EXCLUSIVE: More of To’s character designs for “Volume 2”

Nate and Ed aren’t Anons — they’re something different. Not protesters, but vigilantes. The same way Batman has to learn to work within Gotham’s hierarchy of corrupt police, mob bosses and psychopathic anarchists, Ed and Nate are going to have to learn to work within the chaotic collective that is the modern Internet — but they might not make it out alive.

The “Hacktivist” creative team re-formed for this volume. How do you think you’ve all grown as collaborators after working on the first series?

Lanzing: “Hacktivist Volume 1” was a learning experience for us — it was our first book with Archaia and BOOM!, our first series with Marcus To, and our first time working with Alyssa Milano. Plus, while the Kelly/Lanzing writing team has been kicking around in Hollywood for about five years, it was our first comic together. It was something of an experiment. Every part of the process was a discovery.

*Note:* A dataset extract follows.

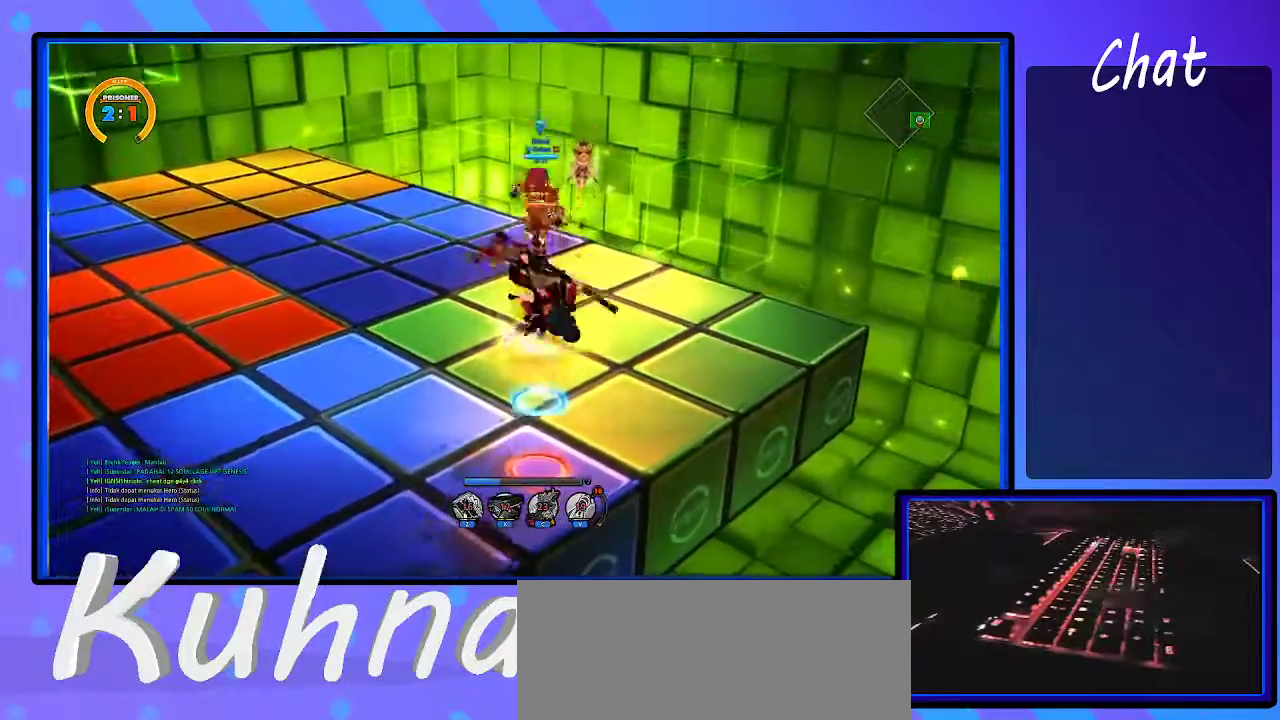
{"keys": [], "events": [[83, "d", "up"], [500, "down", "up"]]}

As a result, “Hacktivist Volume 2” is a well-oiled machine. We’ve got a great shorthand with Alyssa now — we trust her story sense and she trusts ours. Marcus, who we’re working with on “Joyride” as well, has become a friend and a frequent collaborator. We talk nearly every week. Writing for his style has become second-nature. We’re already in communication with the incredible Ian Herring about pushing the color schemes that were so important to “Volume 1,” and have even come up with new ways to challenge Deron Bennett, who innovated on standard lettering beautifully the first time around. Plus, we have six issues to tell the story, so the whole group is getting a chance to decompress the narrative and dig into individual moments more than we could on the first four-issue series.

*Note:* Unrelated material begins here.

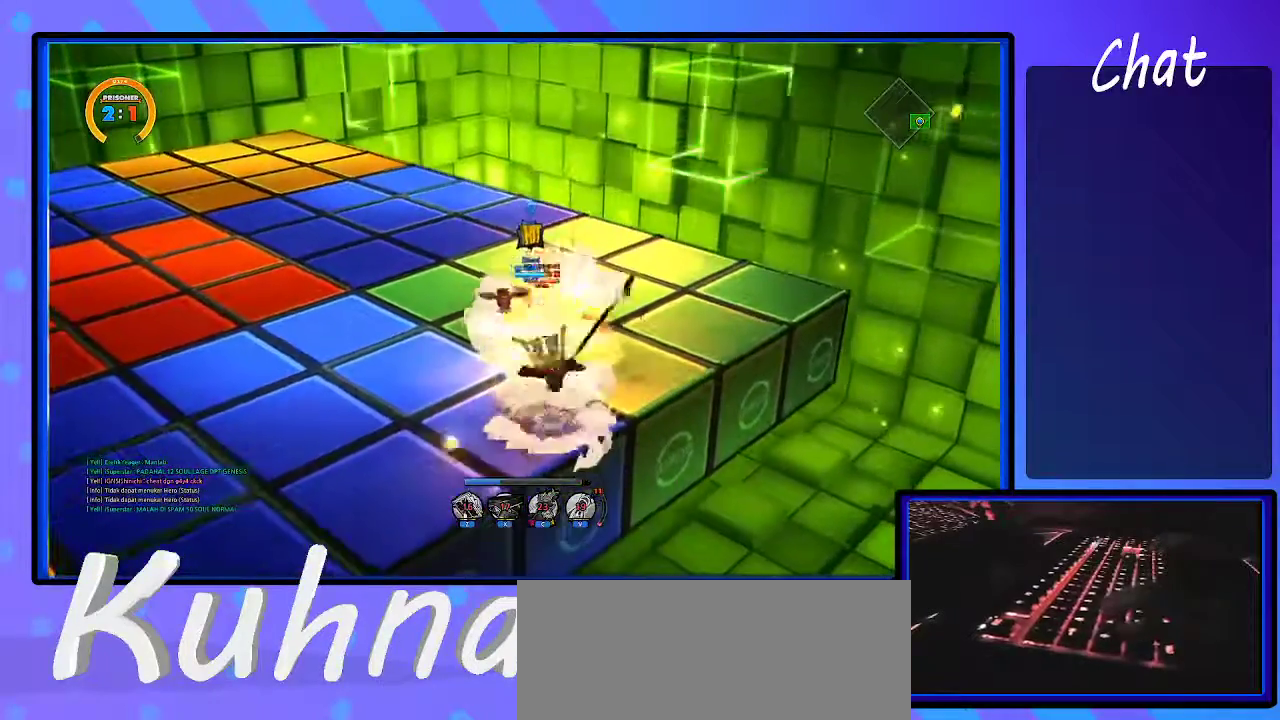
{"keys": ["down"], "events": [[183, "a", "down"], [233, "a", "up"], [350, "down", "down"], [383, "down", "up"], [417, "down", "down"]]}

As for Collin and I, well, we still kick each other’s ass every day. We fight and bite and eventually there’s a script and we’re friends again. Some things never change.

Alyssa was heavily involved in the creation of the series. What kind of inspiration did she bring to the second volume?

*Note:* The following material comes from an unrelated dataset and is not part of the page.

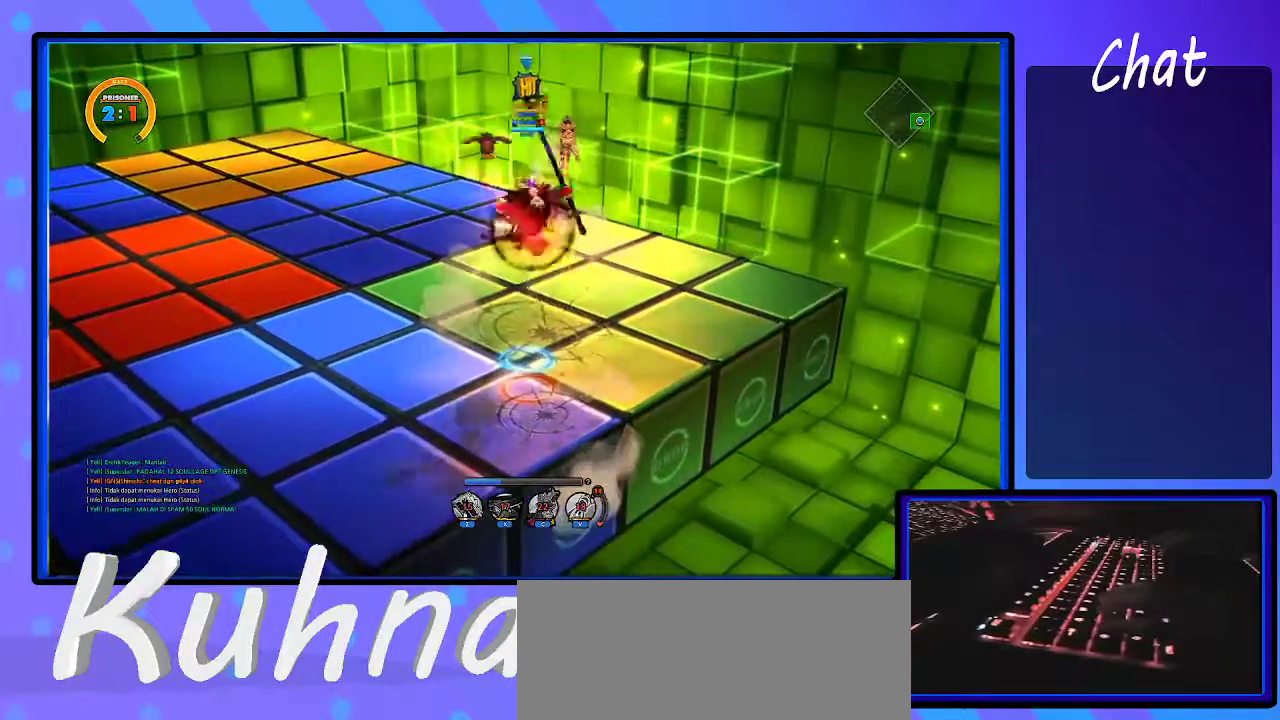
{"keys": ["d"], "events": [[67, "d", "down"], [133, "d", "up"], [133, "down", "up"], [217, "d", "down"], [267, "d", "up"], [317, "d", "down"]]}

Kelly: When we were all first sitting down to conceptualize what this volume would be, Jack and I came to the table with a bunch of options. We love these characters and were incredibly excited to see them face off against any one of a dozen different world-crisis situations. For Alyssa, however, it wasn’t about what was happening across the globe; she very correctly guided us toward the fact that, while the world might be in chaos, truly egregious acts of social, economic, and political injustice are happening right here on the national stage.

When we realized “Hacktivist Volume 2” could focus in on very real domestic threats — from NSA sting operations and rampant police brutality to gross wage and gender inequality — the story began to come into focus. While this could give us an amazing opportunity to speak out, it also made us incredibly nervous. Would the NSA put us on a watch list? Would members of the hacktivism scene lash out? Would people even want such a topical story? Once again, it was Alyssa who helped anchor us, with four little words that have been our mantra for the book ever since: “Let’s cause a ruckus.”

The second volume of “Hacktivist” from Jackson Lanzing, Collin Kelly, Marcus To and Archaia, hits shelves on July 29.